Somehow one has always sought comfort in the hope that whatever else may happen in a changing world the Boston Evening Transcript would stand put. Never seriously indicted as a "scare" sheet the old comforter of Back Bay has staked its little all upon the satisfactory handling of the expected. Its news material emerges from the editorial offices with the tough parts removed and furnishes its established clientel a not too stimulating contact with a busy world of affairs.

But now and then the smell of stale cigar smoke disturbs the quiet atmosphere of America's most antique daily in an incongruous fashion. Many a college graduate of the mauve decade whose four college years taught him the art of a polished dependence upon tradition must have shuddered last evening when he opened his Transcript to the page which bears the clippings headed School and College. Underneath a large cut of a well-known college president there ran a bold face paragraph which mixed up college men and Pullman smoking compartments with disquieting innuendo. Readers of the more widely circulated journals may be interested to know that Mr. Nielson finds that college men lose all marks of their special training after ten to fifteen years when viewed in the storied light of a Pullman smoking room, but it is hardly fit food for the thought of Commonwealth avenue.

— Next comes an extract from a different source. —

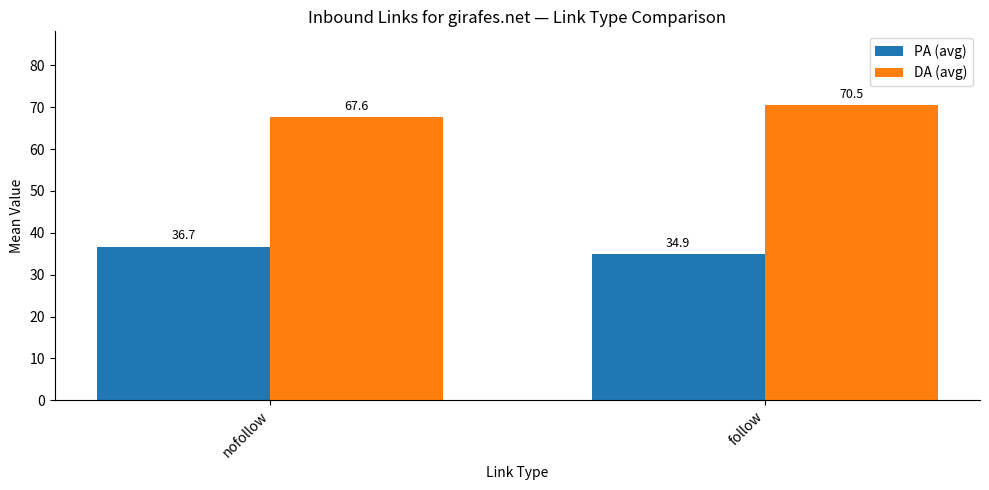

Reading left to right, transcribe all the data shown in this chart.

PA (avg): nofollow=36.7	follow=34.9
DA (avg): nofollow=67.6	follow=70.5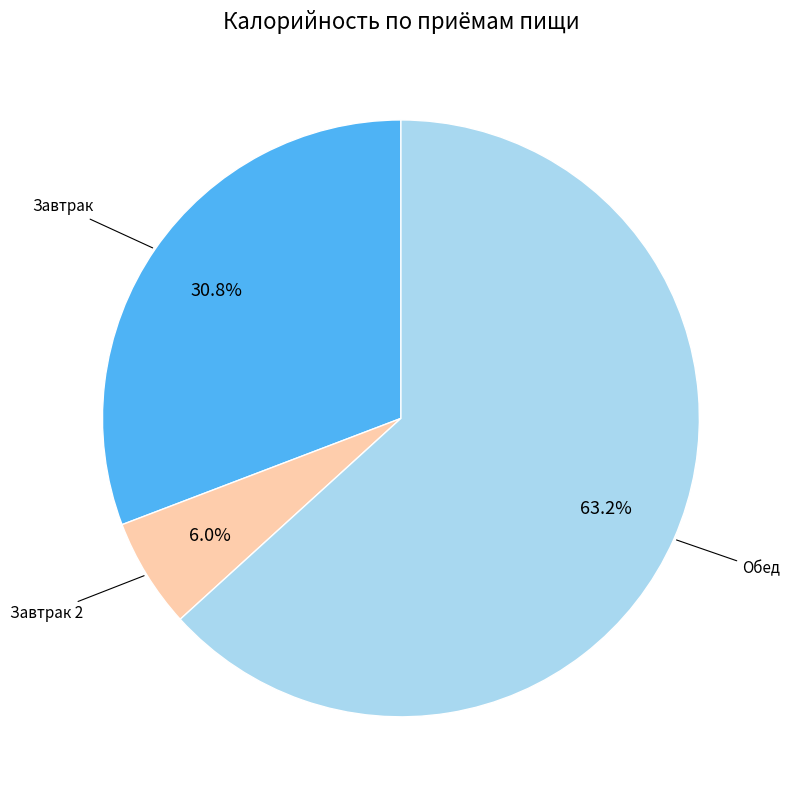

Is there a majority slice in this chart?

Yes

The same liesurely journalistic style which allows reviews of symphony concerts to run three columns ought at least to permit more than mere tabloid comment on matters of such obvious educational importance as the permanence of collegiate training. Departures from policy of this nature are all the more insidious since they fail to carry the warning found in less selective journals which usually run this sort of material under some such head as "thirty seconds a day with serious thinkers."